In cities like Mumbai, Chennai, and Bangalore, women's self-defense classes have grown increasingly popular, with upper and middle-class women wait-listed for courses in karate and the Israeli martial art krav maga.

But for all the efforts being made to safeguard women against harassment, even the major statutes against sexual harassment in India have proven troublesome. Activists have been quick to point out that the laws against attacking the "modesty" of women do more to regulate women's behavior than safeguard their rights.

Pratiksha Baxi, an assistant professor at Jawaharlal Nehru University and one of India's foremost experts on sexual harassment, remains skeptical of the ordinances. "The provisions aim at regulating women's sexuality rather than protecting their autonomy or their right to be in public spaces without being harassed or raped," Ms. Baxi says.
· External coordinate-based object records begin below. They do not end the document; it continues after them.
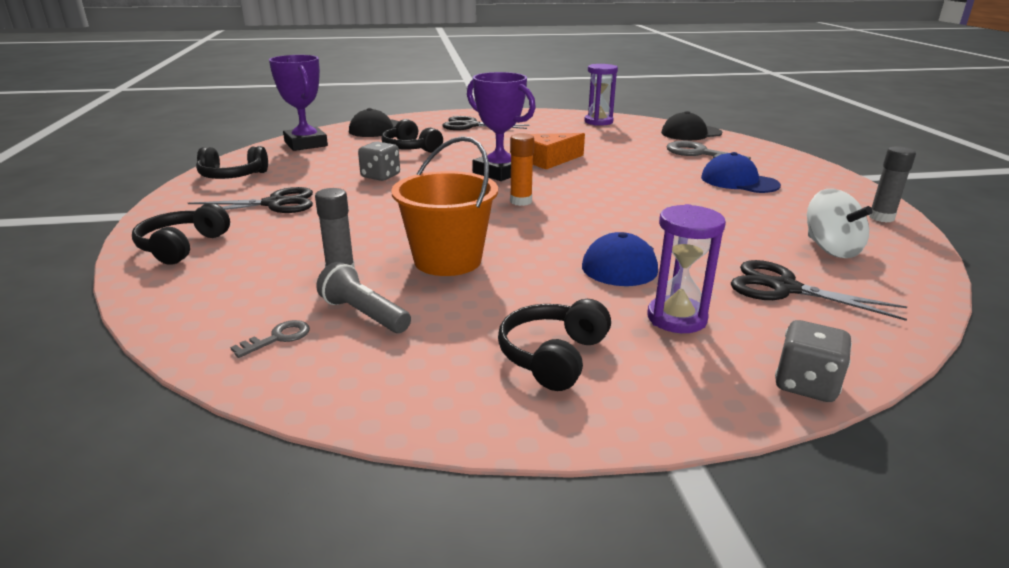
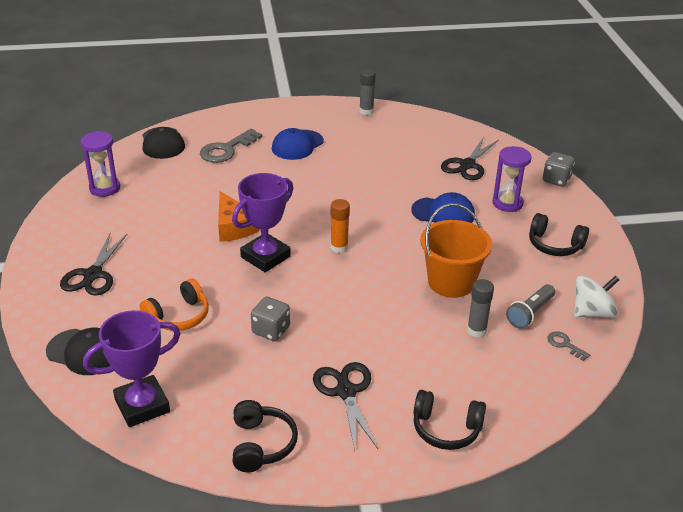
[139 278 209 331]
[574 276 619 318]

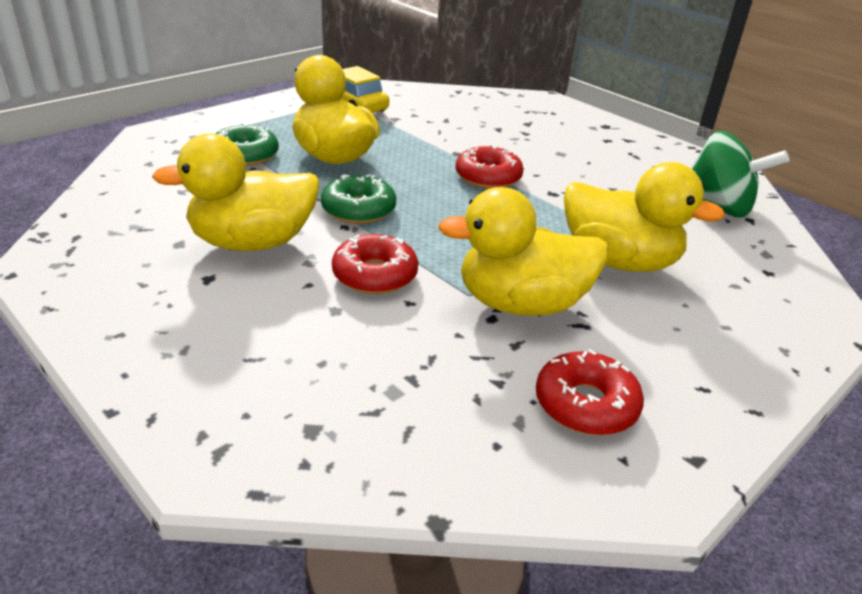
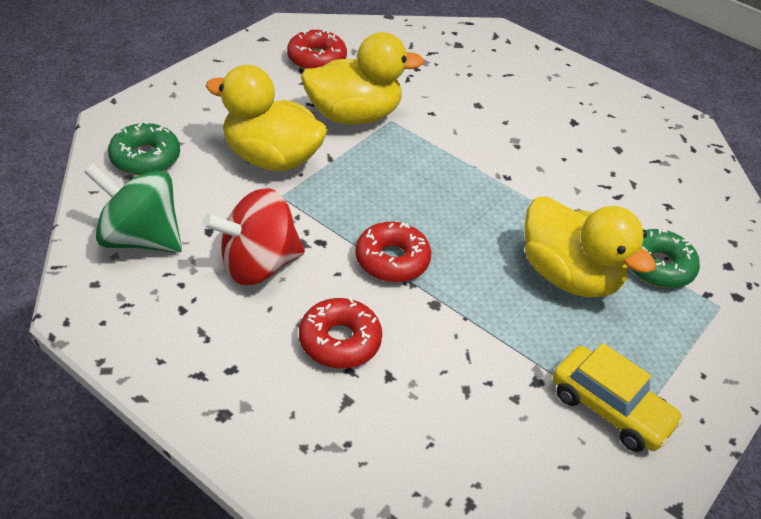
[152 133 320 251] (first image)
[108 121 180 175]
[299 297 382 369]
[202 188 305 285]

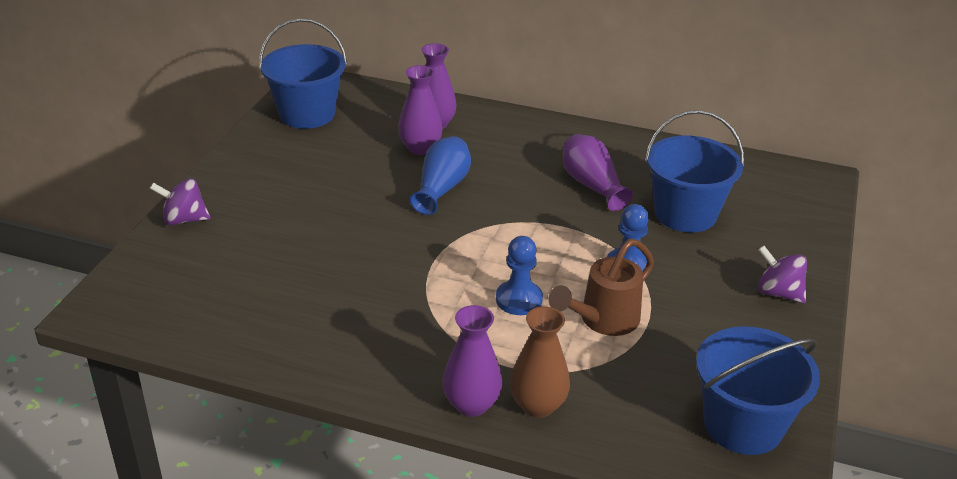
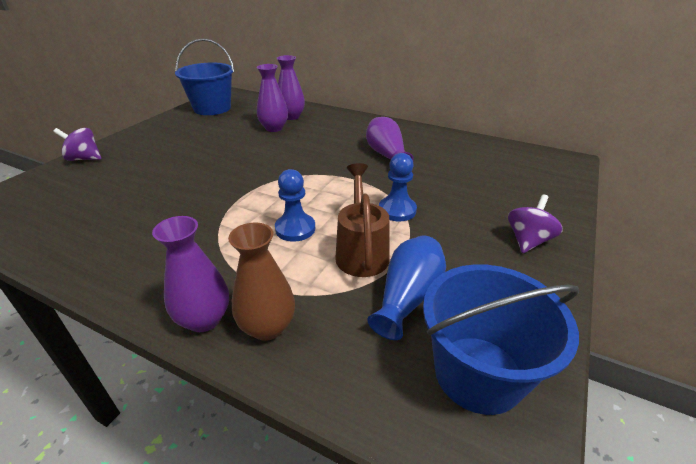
[645 110 744 232] (first image)
[367 236 446 340]
[335 163 390 277]
[508 195 563 253]

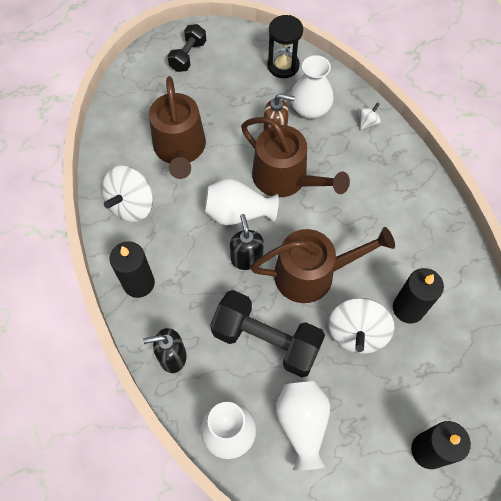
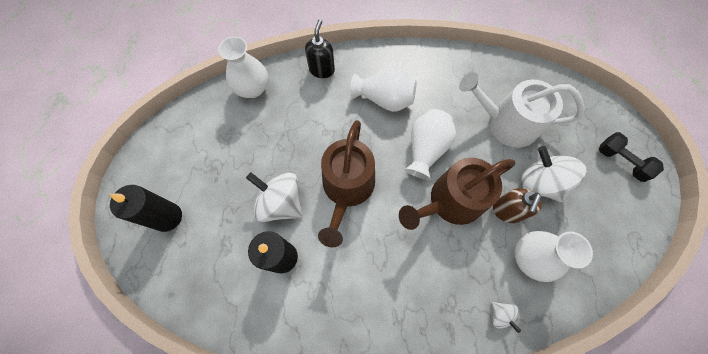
[267 15 303 78] (first image)
[459 72 584 148]
[521 146 586 202]
[230 214 264 270] (first image)
[110 241 155 298] (first image)
[210 290 325 377] (first image)
[350 69 416 112]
For those who speak out against sexual harassment on India's streets, there is the knowledge that the consequences of protest have occasionally been deadly. Last year, the wife of a prominent Lucknow politician was shot when she tried to stop a group of men from harassing her daughter-in-law. In 2003, a Kolkata (Calcutta) police officer was beaten to death when he tried to stop five colleagues from harassing a woman who was riding a motorcycle.

And in spite of the increasing efforts to combat "eve-teasing," the onus is still largely on Indian women to restrict their own movement to avoid harassment. "I don't step out of the house alone after 9:30 [p.m.], if I can help it," says Suparna Kudesia, a 20-year-old education student from New Delhi, citing countless incidents of being flashed or groped.

"Even when there's no harassment, women are prepared for it," she says. "Having to be constantly on alert takes its toll."

Efforts of groups like the Blank Noise Project and Jagori are highlighting "eve-teasing's" pervasiveness. If public spaces are slowly growing less intimidating 60 years after independence, harassment remains a frustrating fact of life for Indian women.

"Things have gotten better and worse at the same time," says Ritambhara Mehta, a gregarious 20-year-old political science student from New Delhi. Since her early teens, even a short ride has meant dealing with unwanted advances or comments.

"Sometimes it's easier to say something," she says, recalling the times when she's protested, "but sometimes, words don't come out." Despite some bad experiences, however, Ms. Mehta has resolved not to let herself be intimidated.

"For me," she adds, "not going out can't be the solution – if we all get scared and sit at home, nothing will change."